§ **Extracted information**:
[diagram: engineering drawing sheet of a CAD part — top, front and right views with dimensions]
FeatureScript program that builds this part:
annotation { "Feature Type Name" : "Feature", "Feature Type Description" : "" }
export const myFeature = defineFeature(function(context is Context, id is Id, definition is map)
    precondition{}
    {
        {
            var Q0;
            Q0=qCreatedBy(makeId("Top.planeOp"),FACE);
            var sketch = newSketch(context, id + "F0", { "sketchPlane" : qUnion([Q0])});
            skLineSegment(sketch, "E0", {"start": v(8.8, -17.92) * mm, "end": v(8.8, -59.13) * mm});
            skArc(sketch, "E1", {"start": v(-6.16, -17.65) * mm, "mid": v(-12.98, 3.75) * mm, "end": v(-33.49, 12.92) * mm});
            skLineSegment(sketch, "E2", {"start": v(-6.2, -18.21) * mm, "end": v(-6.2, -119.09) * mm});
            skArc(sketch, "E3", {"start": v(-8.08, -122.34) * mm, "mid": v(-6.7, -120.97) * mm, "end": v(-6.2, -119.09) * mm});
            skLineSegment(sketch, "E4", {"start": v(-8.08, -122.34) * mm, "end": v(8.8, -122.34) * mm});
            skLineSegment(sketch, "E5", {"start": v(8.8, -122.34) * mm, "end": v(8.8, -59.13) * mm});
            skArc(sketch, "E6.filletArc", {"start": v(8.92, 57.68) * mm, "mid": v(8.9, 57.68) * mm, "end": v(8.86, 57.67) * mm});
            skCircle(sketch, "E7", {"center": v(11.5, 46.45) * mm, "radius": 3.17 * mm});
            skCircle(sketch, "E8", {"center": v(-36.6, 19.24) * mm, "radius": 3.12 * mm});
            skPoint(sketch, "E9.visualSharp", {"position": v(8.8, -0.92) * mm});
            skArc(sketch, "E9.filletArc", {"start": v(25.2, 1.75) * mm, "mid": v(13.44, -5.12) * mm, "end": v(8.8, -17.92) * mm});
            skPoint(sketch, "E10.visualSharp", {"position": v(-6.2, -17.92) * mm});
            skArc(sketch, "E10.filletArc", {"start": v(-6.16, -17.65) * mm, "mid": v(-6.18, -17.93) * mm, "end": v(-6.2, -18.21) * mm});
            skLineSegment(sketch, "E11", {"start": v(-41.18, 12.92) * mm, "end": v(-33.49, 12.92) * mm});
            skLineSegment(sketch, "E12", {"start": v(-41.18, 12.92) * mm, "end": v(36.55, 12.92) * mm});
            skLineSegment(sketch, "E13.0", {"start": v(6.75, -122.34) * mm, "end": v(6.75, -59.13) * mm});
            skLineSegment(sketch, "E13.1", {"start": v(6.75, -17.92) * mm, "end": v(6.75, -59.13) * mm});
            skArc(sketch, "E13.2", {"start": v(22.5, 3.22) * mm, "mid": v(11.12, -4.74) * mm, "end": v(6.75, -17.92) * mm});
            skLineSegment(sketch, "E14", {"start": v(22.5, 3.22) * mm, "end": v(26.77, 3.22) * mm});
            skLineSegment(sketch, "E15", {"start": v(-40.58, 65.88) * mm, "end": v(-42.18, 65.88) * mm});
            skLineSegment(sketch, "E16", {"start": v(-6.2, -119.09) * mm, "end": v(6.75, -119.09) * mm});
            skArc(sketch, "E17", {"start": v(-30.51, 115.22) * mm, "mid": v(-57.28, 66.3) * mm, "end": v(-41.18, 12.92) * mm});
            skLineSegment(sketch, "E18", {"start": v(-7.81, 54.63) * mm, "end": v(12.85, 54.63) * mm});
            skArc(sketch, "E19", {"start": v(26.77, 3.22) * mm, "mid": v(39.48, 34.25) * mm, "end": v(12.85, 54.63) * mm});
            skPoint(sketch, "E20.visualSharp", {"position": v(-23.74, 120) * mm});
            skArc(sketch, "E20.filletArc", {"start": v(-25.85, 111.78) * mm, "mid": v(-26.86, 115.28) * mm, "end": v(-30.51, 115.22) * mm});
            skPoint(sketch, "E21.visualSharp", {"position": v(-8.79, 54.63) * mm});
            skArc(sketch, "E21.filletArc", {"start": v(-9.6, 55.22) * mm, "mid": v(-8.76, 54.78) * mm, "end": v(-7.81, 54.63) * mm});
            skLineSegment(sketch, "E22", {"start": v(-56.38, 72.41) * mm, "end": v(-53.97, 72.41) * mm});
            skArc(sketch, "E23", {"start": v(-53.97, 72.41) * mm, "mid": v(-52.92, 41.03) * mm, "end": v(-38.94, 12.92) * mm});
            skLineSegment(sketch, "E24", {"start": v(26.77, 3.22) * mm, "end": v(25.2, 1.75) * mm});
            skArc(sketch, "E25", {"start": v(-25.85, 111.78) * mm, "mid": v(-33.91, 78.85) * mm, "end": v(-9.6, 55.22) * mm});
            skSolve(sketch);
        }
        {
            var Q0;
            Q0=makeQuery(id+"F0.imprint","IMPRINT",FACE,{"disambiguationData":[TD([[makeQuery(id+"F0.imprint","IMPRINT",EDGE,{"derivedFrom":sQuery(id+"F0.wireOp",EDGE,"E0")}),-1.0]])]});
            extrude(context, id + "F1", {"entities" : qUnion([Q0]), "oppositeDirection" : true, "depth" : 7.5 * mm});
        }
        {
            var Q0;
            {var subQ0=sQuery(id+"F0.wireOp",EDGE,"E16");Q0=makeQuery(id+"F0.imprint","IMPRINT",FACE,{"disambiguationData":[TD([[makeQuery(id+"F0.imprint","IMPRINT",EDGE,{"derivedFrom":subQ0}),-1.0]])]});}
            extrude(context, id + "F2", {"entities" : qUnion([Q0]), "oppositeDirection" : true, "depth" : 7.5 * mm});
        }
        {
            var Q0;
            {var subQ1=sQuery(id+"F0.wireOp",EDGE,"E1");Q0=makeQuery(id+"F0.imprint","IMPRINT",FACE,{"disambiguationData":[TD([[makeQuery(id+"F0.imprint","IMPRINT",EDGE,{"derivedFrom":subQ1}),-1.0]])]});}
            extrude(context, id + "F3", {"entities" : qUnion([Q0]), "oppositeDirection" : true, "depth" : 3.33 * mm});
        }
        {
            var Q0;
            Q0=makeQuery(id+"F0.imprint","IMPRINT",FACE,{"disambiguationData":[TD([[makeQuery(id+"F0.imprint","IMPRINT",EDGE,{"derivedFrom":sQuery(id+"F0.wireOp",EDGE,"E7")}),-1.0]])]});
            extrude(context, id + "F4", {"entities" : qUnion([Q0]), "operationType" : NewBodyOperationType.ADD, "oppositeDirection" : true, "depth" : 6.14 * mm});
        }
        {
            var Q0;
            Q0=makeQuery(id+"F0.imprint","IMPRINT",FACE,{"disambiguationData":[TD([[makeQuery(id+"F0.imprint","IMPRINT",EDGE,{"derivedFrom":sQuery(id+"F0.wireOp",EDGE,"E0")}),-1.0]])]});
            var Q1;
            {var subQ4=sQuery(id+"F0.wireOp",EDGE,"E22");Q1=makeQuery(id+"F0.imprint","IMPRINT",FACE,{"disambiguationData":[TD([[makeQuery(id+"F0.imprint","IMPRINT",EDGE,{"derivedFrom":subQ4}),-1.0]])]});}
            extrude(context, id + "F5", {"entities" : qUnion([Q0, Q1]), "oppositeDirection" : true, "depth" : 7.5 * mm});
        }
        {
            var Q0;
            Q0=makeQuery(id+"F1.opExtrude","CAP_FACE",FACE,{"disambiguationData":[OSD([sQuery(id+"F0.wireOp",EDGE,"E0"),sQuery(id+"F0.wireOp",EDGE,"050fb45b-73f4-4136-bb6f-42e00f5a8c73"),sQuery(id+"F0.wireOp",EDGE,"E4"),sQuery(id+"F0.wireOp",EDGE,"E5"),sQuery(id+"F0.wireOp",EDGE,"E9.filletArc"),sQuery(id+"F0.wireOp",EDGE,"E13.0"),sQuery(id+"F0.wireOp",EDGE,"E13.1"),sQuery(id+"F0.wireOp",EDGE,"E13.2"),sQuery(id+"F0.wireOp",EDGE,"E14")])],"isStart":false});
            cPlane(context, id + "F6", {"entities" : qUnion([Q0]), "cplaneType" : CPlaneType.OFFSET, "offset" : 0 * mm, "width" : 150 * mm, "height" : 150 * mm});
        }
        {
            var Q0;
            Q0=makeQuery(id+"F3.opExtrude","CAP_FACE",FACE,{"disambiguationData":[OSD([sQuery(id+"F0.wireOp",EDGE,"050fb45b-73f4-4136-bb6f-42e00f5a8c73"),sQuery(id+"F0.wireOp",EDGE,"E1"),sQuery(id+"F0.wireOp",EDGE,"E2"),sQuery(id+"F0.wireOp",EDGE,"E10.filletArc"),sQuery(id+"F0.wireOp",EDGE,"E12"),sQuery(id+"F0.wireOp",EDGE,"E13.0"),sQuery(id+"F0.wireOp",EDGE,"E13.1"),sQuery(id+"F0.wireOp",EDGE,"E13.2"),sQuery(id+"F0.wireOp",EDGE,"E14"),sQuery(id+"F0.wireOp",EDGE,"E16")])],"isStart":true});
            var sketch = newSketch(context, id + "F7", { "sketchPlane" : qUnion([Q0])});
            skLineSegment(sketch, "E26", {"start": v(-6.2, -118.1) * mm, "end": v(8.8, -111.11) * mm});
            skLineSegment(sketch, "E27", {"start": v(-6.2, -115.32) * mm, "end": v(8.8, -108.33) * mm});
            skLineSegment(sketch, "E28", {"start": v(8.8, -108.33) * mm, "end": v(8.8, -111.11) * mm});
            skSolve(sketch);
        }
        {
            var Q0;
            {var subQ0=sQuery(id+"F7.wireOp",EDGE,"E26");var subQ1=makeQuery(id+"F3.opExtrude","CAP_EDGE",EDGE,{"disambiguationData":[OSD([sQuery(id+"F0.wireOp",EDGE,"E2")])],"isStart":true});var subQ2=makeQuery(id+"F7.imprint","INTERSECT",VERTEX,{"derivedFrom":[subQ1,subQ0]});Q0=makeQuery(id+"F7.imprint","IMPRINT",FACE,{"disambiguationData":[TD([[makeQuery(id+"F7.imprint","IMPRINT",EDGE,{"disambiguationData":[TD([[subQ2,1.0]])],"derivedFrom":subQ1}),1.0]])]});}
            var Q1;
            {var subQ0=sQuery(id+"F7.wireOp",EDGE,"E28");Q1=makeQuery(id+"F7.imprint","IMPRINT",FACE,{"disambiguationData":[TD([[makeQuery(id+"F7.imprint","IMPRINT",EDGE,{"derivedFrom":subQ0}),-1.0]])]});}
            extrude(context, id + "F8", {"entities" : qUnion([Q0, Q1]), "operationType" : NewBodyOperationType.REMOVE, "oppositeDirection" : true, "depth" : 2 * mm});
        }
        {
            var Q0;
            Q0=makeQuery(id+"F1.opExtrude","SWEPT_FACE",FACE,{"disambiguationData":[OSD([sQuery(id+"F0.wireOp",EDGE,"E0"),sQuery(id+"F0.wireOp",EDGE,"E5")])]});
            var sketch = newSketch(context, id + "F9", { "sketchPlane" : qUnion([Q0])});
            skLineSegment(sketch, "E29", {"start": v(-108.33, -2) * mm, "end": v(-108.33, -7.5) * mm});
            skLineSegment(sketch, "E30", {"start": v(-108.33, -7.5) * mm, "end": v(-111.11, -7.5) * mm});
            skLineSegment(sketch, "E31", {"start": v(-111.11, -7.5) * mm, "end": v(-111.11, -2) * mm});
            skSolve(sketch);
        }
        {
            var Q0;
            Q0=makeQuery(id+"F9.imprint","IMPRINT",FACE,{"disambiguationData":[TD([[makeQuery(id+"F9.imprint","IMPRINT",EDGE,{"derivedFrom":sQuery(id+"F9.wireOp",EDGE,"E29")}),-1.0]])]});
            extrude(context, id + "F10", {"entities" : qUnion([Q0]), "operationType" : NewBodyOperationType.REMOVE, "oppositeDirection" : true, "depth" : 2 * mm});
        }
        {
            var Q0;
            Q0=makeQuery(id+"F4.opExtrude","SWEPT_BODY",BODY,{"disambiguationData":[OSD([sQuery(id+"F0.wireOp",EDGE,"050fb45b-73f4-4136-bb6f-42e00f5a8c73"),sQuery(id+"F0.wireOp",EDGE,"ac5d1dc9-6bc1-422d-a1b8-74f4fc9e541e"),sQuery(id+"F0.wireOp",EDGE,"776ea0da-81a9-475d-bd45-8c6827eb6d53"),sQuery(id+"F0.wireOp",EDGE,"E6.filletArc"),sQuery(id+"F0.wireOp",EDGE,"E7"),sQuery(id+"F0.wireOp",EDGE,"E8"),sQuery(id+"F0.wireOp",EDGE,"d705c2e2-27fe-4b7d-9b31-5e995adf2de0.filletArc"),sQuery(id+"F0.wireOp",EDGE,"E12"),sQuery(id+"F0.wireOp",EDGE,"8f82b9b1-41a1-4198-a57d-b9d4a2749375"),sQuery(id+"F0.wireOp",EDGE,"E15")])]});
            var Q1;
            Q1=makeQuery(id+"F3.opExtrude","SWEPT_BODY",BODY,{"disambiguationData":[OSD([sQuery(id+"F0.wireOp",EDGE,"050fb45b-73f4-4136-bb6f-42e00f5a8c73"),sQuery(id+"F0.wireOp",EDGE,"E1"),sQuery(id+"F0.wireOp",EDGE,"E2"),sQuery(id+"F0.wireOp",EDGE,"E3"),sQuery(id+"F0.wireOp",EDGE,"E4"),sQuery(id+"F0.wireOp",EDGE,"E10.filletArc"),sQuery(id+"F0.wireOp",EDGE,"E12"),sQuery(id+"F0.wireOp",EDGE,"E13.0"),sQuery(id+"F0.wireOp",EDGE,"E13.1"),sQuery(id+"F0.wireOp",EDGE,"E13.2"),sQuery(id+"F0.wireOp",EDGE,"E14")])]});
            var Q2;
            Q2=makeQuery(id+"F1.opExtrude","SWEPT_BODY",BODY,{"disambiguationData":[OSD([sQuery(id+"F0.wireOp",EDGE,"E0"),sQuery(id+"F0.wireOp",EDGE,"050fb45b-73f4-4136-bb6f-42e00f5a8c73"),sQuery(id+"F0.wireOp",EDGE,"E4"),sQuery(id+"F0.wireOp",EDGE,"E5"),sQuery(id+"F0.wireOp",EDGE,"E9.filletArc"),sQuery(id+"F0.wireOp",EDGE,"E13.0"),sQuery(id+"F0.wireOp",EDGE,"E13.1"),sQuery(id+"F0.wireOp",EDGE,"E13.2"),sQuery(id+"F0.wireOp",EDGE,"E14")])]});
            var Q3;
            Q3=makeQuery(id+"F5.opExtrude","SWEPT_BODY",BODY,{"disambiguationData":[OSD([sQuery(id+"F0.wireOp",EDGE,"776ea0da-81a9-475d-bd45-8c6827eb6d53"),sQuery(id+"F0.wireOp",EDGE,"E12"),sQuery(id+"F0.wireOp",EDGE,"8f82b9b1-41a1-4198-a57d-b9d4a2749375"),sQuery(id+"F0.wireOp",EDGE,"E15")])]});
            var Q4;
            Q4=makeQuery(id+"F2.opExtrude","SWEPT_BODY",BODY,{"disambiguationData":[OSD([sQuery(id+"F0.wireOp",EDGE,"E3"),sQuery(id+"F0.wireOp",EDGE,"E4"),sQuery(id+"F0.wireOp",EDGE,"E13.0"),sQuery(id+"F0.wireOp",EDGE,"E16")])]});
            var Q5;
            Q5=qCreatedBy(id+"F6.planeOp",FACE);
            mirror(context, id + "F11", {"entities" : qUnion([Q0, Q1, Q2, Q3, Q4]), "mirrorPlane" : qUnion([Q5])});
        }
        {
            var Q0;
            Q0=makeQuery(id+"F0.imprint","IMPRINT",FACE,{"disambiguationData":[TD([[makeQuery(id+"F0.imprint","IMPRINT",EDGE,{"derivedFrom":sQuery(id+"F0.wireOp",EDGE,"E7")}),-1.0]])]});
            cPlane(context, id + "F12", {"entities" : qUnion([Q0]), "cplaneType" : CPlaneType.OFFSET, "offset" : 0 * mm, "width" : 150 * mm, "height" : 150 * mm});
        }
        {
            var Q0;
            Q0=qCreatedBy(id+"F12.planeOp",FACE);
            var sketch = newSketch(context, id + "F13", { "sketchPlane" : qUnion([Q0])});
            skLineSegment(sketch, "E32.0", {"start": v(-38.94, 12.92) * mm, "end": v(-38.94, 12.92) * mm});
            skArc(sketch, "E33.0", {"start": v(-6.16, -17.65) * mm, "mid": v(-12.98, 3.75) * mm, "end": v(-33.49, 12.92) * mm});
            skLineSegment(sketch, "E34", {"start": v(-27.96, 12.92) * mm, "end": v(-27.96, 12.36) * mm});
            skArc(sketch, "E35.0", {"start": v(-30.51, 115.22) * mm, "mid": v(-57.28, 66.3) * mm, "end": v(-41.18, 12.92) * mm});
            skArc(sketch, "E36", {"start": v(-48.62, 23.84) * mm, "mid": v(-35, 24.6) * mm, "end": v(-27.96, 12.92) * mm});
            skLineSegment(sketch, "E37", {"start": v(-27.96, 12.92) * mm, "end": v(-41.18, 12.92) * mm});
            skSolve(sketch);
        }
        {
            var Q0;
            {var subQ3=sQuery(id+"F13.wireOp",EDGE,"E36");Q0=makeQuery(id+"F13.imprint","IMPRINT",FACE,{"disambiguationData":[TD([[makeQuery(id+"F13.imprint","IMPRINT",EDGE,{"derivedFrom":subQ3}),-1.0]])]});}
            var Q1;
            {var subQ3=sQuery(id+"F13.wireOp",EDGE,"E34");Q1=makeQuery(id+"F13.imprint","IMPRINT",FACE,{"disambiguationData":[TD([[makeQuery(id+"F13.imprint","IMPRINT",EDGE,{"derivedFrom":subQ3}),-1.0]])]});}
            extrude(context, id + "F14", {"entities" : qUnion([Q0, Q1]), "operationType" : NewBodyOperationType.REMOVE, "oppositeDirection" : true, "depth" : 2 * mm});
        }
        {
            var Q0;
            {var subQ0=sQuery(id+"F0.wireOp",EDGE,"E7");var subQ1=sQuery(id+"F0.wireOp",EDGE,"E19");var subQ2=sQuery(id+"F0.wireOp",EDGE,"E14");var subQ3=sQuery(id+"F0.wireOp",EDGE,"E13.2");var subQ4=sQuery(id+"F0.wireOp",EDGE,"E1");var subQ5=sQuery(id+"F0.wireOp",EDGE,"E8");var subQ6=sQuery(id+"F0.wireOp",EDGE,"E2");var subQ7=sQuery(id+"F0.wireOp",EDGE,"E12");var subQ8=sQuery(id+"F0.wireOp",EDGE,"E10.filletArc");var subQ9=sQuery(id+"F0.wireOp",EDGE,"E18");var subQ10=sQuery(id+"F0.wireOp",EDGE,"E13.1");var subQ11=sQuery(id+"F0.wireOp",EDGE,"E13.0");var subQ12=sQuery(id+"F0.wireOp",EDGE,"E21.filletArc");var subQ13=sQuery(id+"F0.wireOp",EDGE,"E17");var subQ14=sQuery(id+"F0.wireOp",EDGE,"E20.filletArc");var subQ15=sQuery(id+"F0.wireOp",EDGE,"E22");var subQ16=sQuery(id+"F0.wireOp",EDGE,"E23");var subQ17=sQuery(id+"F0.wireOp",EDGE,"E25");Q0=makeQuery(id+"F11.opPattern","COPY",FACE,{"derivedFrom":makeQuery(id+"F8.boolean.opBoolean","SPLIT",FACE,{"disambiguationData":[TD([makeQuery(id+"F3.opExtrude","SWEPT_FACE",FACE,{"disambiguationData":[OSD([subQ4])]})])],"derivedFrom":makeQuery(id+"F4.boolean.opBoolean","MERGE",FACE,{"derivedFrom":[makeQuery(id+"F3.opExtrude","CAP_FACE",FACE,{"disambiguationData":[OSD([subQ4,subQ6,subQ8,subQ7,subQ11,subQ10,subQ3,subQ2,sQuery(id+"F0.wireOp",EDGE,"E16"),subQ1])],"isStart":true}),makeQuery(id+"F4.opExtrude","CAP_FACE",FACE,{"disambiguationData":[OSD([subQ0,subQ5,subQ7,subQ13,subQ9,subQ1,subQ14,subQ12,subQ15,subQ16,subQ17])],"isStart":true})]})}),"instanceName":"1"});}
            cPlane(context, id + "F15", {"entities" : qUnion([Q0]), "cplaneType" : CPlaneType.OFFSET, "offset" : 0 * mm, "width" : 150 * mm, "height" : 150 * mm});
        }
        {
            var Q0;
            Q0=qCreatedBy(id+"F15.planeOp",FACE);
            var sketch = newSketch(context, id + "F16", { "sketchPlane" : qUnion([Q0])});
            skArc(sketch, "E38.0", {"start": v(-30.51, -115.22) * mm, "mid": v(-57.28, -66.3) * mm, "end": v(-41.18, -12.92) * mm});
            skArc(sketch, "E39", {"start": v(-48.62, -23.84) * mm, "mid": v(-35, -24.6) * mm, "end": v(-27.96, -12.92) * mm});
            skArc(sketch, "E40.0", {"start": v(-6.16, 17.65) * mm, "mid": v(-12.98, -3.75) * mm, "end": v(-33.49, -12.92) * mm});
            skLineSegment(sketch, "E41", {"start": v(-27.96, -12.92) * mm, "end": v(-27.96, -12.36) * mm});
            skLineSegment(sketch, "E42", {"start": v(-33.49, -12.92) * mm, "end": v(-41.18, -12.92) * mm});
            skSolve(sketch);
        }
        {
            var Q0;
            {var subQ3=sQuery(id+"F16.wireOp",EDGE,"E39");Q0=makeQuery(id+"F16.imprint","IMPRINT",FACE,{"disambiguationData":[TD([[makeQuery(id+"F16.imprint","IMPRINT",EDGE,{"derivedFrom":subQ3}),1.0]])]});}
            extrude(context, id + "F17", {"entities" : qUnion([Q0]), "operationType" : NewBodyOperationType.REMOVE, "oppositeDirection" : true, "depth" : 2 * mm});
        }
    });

§ **Request**:
Reproduce the entries verbatim, from their first line through the line containing "v(8.92, 57.68) *", inclusive.

§ **Full solution**:
[diagram: engineering drawing sheet of a CAD part — top, front and right views with dimensions]
FeatureScript program that builds this part:
annotation { "Feature Type Name" : "Feature", "Feature Type Description" : "" }
export const myFeature = defineFeature(function(context is Context, id is Id, definition is map)
    precondition{}
    {
        {
            var Q0;
            Q0=qCreatedBy(makeId("Top.planeOp"),FACE);
            var sketch = newSketch(context, id + "F0", { "sketchPlane" : qUnion([Q0])});
            skLineSegment(sketch, "E0", {"start": v(8.8, -17.92) * mm, "end": v(8.8, -59.13) * mm});
            skArc(sketch, "E1", {"start": v(-6.16, -17.65) * mm, "mid": v(-12.98, 3.75) * mm, "end": v(-33.49, 12.92) * mm});
            skLineSegment(sketch, "E2", {"start": v(-6.2, -18.21) * mm, "end": v(-6.2, -119.09) * mm});
            skArc(sketch, "E3", {"start": v(-8.08, -122.34) * mm, "mid": v(-6.7, -120.97) * mm, "end": v(-6.2, -119.09) * mm});
            skLineSegment(sketch, "E4", {"start": v(-8.08, -122.34) * mm, "end": v(8.8, -122.34) * mm});
            skLineSegment(sketch, "E5", {"start": v(8.8, -122.34) * mm, "end": v(8.8, -59.13) * mm});
            skArc(sketch, "E6.filletArc", {"start": v(8.92, 57.68) * mm, "mid": v(8.9, 57.68) * mm, "end": v(8.86, 57.67) * mm});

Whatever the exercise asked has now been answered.